The bad blood between the two men was first made public in 2013, during the criminal case that ultimately convicted Rothenberg of one count of felony wire fraud for skimming millions of dollars from Tinsley’s bank accounts while serving as the musician’s finance manager.
Rothenberg eventually pleaded guilty and was ordered to pay $1.25 million in restitution to Tinsley and sentenced to nine months in a Petersburg federal prison, nine months in home confinement and three years of supervised release.
Now on the offensive with his own lawsuit, Rothenberg argues that Tinsley acted to prevent him from building a business relationship with Roddick and others – well before Rothenberg was charged with any crimes – out of jealousy and punishment for trying to maneuver outside of Tinsley’s inner circle.
“Tinsley wanted Rothenberg exclusively devoted to and dependent on Tinsley,” the suit claims.
Rothenberg claims he had a verbal agreement to do business with Roddick and had prospects to do business with other members of the professional tennis world. The suit alleges that Rothenberg’s developing business angered Tinsley, who allegedly tried to undermine it with statements about Rothenberg’s questionable business practices.
“Tinsley exaggerated Rothenberg’s wrongdoing and accused Rothenberg of stealing from Roddick solely to preemptively destroy Rothenberg and his credibility,” Rothenberg’s suit claims.

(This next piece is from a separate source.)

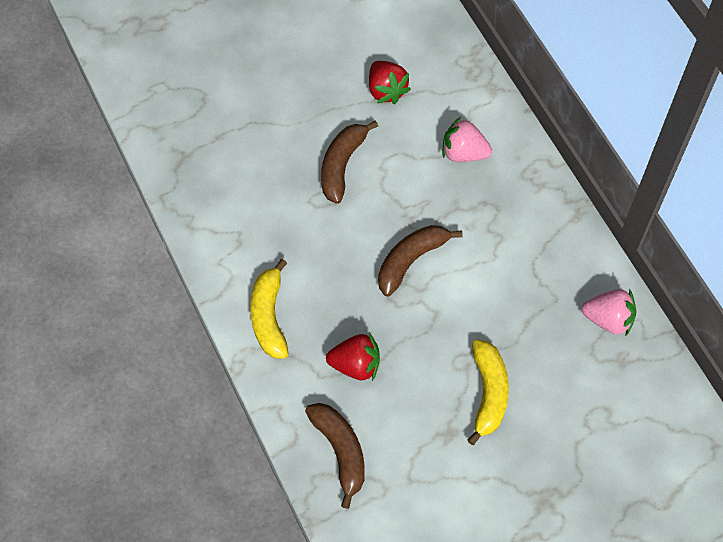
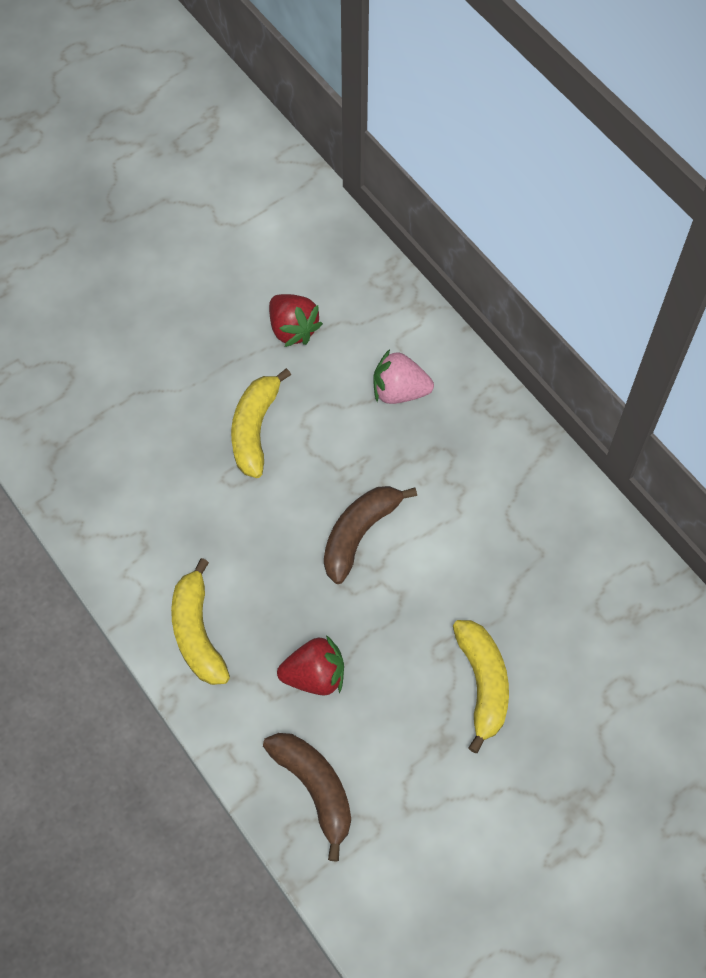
camera: 10 degrees left, 0 degrees up
(342, 165) = (255, 429): brown banana -> yellow banana
(608, 319) = (609, 568): pink strawberry -> none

The 19-page suit hinges largely on the argument that Tinsley acted out of fear that Rothenberg would present him in an unflattering light with his knowledge of Tinsley’s personal life. Rothenberg describes in bizarre detail Tinley’s alleged “sexual conquests” and “a world which (Tinsley) currently calls Narnia.”
Tinsley is represented by Michael D. Mueller, Henry Willett and Harrison Gates of Christian & Barton, according to court filings. A call seeking comment from Mueller was directed to a representative for Tinsley.
Also getting pulled into the fray is Richmond attorney D. Hayden Fisher. Fisher, according to court filings, had previously represented Rothenberg and tried to facilitate a settlement between him and Tinsley on Rothenberg’s behalf. Tinsley’s attorneys asked for sanctions against Fisher for his involvement leading up to the case.
Fisher on March 12 filed an opposition, arguing there is no standing for filing sanctions against him since he no longer represents Rothenberg and Rothenberg filed the suit on his own.
“Likely as a deterring warning to other attorneys, the defendant’s counsel seeks to sanction me because I was engaged by Mr. Rothenberg to provide legal services,” Fisher’s filing states. “The defendant’s sanctions motion against me is a huge overreach not well grounded in fact or law.”
Fisher also argued that Rothenberg’s allegations regarding Tinsley’s personal life are relevant to the civil, business-related claims in this latest case.
“Mr. Rothenberg has been destroyed as a result of the defendant’s acts, including the inflammatory and salacious acts as recited in the complaint,” Fisher’s motion states. “Mr. Rothenberg has a right to pursue those claims even if they include inflammatory and salacious details the defendant would prefer to remain hidden.”
Rothenberg is seeking $10 million in compensatory damages, $350,000 in punitive damages and a jury trial.
A hearing on the case has been set for March 17.